Chersotis alpestris is a moth of the family Noctuidae.

==Subspecies==
- Chersotis alpestris alpestris (Alps, Apennines, Pyrenees)
- Chersotis alpestris ponticola (Draudt, 1936) (south-western Russia, southern Urals, Turkey, Caucasus, Armenia, Kyrgyzstan, Syria, north-western Iran)

==Description==
Chersotis alpestris has a wingspan of 28–34 mm. The hind wings are light brown in males, while in females they are medium or dark brown. The underside of the wings is usually yellowish brown, though the underside of the hind wings is often more whitish.
Seitz states R. alpestris Bsd. (ocellina Hbn., nec. Schiff.) (Ilk). is hardly separable from the preceding R. ocellina Schiff], but the reniform stigma is less produced and does not touch the orbicular stigma.
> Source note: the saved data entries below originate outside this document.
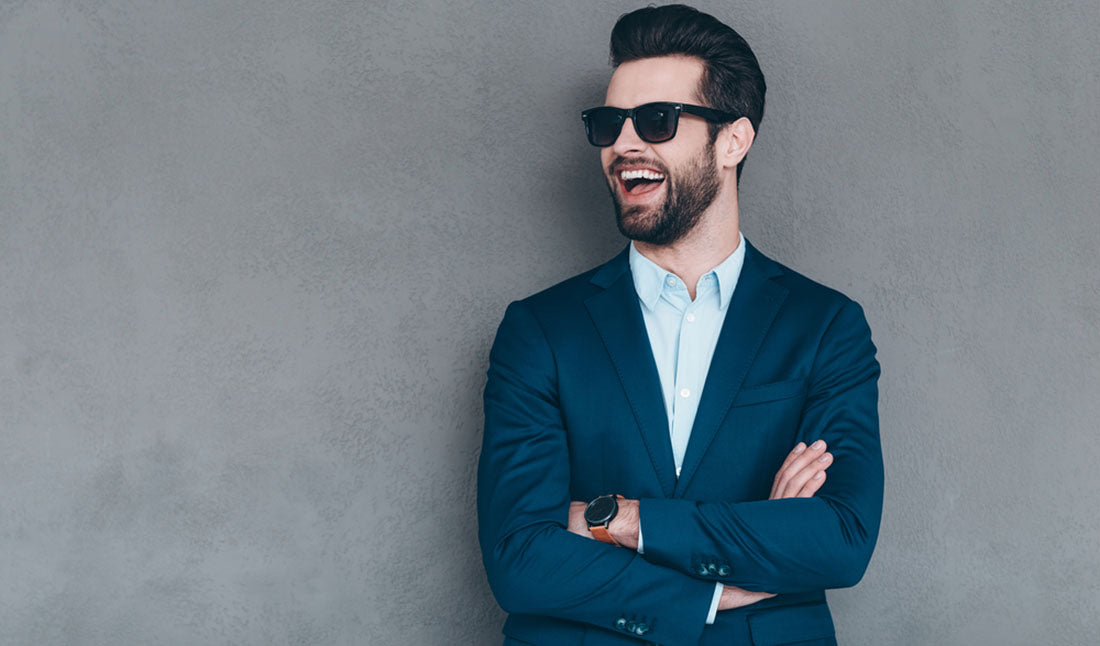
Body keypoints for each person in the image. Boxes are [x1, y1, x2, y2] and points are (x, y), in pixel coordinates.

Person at [477, 5, 883, 645]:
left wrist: (621, 520)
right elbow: (519, 558)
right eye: (610, 123)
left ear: (733, 141)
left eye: (657, 120)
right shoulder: (539, 330)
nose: (624, 144)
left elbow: (840, 540)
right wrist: (721, 584)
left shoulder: (826, 326)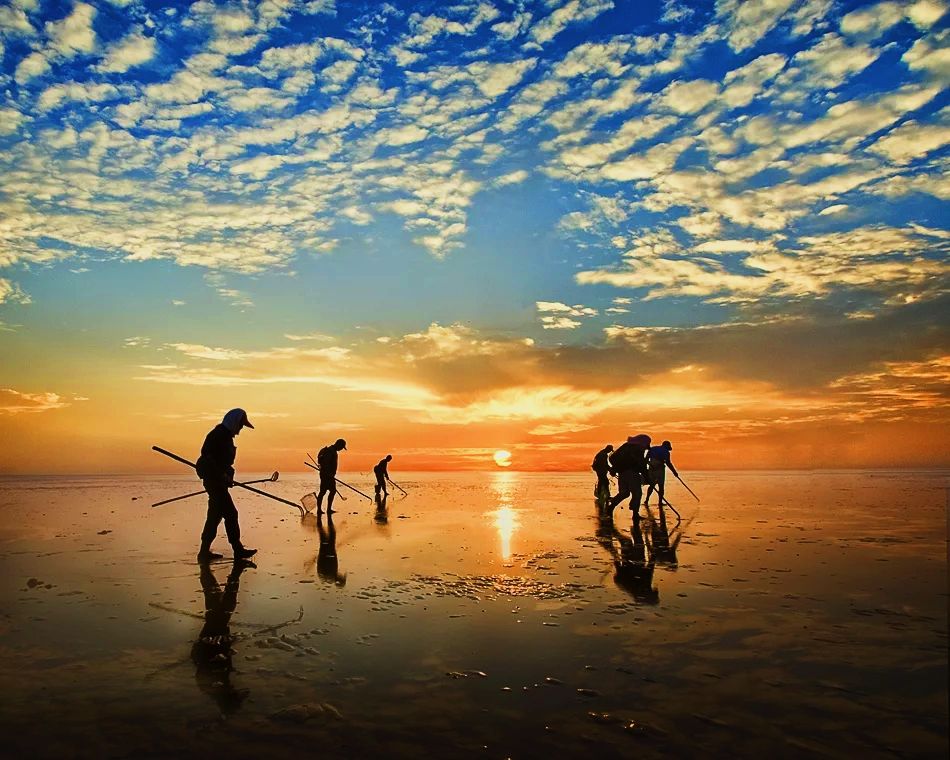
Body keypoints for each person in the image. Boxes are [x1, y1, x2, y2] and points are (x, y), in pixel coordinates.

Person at [195, 408, 257, 562]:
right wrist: (220, 475)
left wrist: (229, 476)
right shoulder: (217, 436)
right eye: (241, 425)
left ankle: (204, 552)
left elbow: (225, 464)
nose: (241, 428)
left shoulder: (227, 437)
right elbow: (207, 459)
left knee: (214, 516)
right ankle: (237, 549)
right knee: (231, 514)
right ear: (234, 422)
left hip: (219, 482)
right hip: (214, 482)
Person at [607, 434, 651, 516]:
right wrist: (647, 478)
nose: (646, 447)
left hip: (622, 473)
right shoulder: (638, 449)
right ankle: (635, 514)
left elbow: (616, 458)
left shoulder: (626, 446)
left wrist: (615, 469)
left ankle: (611, 507)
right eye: (646, 444)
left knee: (624, 493)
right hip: (632, 473)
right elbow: (642, 465)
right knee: (637, 493)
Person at [315, 438, 346, 513]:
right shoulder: (330, 451)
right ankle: (324, 509)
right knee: (328, 491)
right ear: (339, 445)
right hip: (327, 475)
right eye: (342, 447)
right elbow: (326, 463)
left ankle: (323, 509)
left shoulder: (332, 451)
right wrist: (328, 473)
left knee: (326, 491)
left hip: (328, 475)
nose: (341, 449)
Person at [644, 440, 678, 508]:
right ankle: (659, 502)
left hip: (651, 468)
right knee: (661, 486)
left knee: (652, 485)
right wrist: (674, 472)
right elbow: (668, 463)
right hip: (659, 470)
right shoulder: (666, 452)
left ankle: (646, 500)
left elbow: (646, 459)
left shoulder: (653, 448)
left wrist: (650, 465)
C. alpestris occurs in nearly the same localities as ocellina; both species are diurnal and are found at rest on flower heads.

==Biology==
Caterpillars are polyphagous on low plants.

==Distribution==
This species can be found in Europe (Andorra, Austria, Bulgaria, East European Russia, France, Italy, South European Russia, Spain, Switzerland and Ukraine) and eastward into Asia.

==Bibliography==
- Erstbeschreibung: BOISDUVAL (1834): Icones historique des lépidoptères d'Europe nouveaux ou peu connus 2: 1-192, pl. 47-84. Paris (Roret).
- COWAN, C. F. (1970): Boisduval's Icones Historiques des Lépidoptères d'Europe 1832-1841. — Journal of the Society for the Bibliography of Natural History 5 (4): 291-302
- Dufay (Claude), 1984.- Chersotis oreina n. sp., noctuelle méconnue des montagnes de l'Europe occidentale (Noctuidae, Noctuinae). Nota Lepidopterologica, 7 (1) : 8-20.